## [Exercise goal]
Reproduce all the material verbatim, down to the last line.

## [Stored data]
-=-=-
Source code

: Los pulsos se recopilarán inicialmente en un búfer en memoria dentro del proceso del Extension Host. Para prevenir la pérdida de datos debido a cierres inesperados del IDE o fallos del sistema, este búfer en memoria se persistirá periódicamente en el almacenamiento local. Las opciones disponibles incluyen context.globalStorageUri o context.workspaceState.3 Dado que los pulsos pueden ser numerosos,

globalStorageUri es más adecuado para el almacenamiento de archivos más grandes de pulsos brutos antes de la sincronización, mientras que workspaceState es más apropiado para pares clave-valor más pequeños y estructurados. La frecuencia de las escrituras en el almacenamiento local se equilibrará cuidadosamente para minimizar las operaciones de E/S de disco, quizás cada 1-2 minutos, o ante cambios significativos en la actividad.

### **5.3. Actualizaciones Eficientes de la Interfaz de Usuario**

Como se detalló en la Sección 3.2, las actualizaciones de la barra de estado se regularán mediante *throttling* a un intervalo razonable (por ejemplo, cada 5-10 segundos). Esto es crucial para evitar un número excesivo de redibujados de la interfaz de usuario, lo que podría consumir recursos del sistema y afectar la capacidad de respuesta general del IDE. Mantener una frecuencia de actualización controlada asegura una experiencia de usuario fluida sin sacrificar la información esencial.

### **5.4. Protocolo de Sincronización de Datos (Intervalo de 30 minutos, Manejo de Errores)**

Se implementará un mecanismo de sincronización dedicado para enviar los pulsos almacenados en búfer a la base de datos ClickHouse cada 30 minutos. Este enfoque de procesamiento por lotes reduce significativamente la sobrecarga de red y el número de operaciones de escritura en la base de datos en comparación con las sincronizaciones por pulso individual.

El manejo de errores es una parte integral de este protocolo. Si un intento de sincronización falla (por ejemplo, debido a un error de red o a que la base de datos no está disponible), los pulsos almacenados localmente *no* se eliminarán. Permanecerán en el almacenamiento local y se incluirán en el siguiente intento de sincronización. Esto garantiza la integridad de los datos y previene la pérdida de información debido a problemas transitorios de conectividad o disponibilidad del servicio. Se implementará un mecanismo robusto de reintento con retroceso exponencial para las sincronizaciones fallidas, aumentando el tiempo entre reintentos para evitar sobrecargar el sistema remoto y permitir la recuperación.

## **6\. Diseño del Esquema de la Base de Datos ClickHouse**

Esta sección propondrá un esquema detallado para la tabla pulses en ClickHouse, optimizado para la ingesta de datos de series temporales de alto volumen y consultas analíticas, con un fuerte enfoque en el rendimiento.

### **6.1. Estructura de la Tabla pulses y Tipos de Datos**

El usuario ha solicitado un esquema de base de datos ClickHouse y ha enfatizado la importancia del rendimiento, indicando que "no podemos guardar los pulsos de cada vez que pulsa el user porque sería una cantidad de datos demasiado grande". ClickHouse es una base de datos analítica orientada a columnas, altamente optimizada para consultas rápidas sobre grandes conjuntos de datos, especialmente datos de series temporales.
-=-=-
## [Response to this exercise]
Source code

: Los pulsos se recopilarán inicialmente en un búfer en memoria dentro del proceso del Extension Host. Para prevenir la pérdida de datos debido a cierres inesperados del IDE o fallos del sistema, este búfer en memoria se persistirá periódicamente en el almacenamiento local. Las opciones disponibles incluyen context.globalStorageUri o context.workspaceState.3 Dado que los pulsos pueden ser numerosos,

globalStorageUri es más adecuado para el almacenamiento de archivos más grandes de pulsos brutos antes de la sincronización, mientras que workspaceState es más apropiado para pares clave-valor más pequeños y estructurados. La frecuencia de las escrituras en el almacenamiento local se equilibrará cuidadosamente para minimizar las operaciones de E/S de disco, quizás cada 1-2 minutos, o ante cambios significativos en la actividad.

### **5.3. Actualizaciones Eficientes de la Interfaz de Usuario**

Como se detalló en la Sección 3.2, las actualizaciones de la barra de estado se regularán mediante *throttling* a un intervalo razonable (por ejemplo, cada 5-10 segundos). Esto es crucial para evitar un número excesivo de redibujados de la interfaz de usuario, lo que podría consumir recursos del sistema y afectar la capacidad de respuesta general del IDE. Mantener una frecuencia de actualización controlada asegura una experiencia de usuario fluida sin sacrificar la información esencial.

### **5.4. Protocolo de Sincronización de Datos (Intervalo de 30 minutos, Manejo de Errores)**

Se implementará un mecanismo de sincronización dedicado para enviar los pulsos almacenados en búfer a la base de datos ClickHouse cada 30 minutos. Este enfoque de procesamiento por lotes reduce significativamente la sobrecarga de red y el número de operaciones de escritura en la base de datos en comparación con las sincronizaciones por pulso individual.

El manejo de errores es una parte integral de este protocolo. Si un intento de sincronización falla (por ejemplo, debido a un error de red o a que la base de datos no está disponible), los pulsos almacenados localmente *no* se eliminarán. Permanecerán en el almacenamiento local y se incluirán en el siguiente intento de sincronización. Esto garantiza la integridad de los datos y previene la pérdida de información debido a problemas transitorios de conectividad o disponibilidad del servicio. Se implementará un mecanismo robusto de reintento con retroceso exponencial para las sincronizaciones fallidas, aumentando el tiempo entre reintentos para evitar sobrecargar el sistema remoto y permitir la recuperación.

## **6\. Diseño del Esquema de la Base de Datos ClickHouse**

Esta sección propondrá un esquema detallado para la tabla pulses en ClickHouse, optimizado para la ingesta de datos de series temporales de alto volumen y consultas analíticas, con un fuerte enfoque en el rendimiento.

### **6.1. Estructura de la Tabla pulses y Tipos de Datos**

El usuario ha solicitado un esquema de base de datos ClickHouse y ha enfatizado la importancia del rendimiento, indicando que "no podemos guardar los pulsos de cada vez que pulsa el user porque sería una cantidad de datos demasiado grande". ClickHouse es una base de datos analítica orientada a columnas, altamente optimizada para consultas rápidas sobre grandes conjuntos de datos, especialmente datos de series temporales.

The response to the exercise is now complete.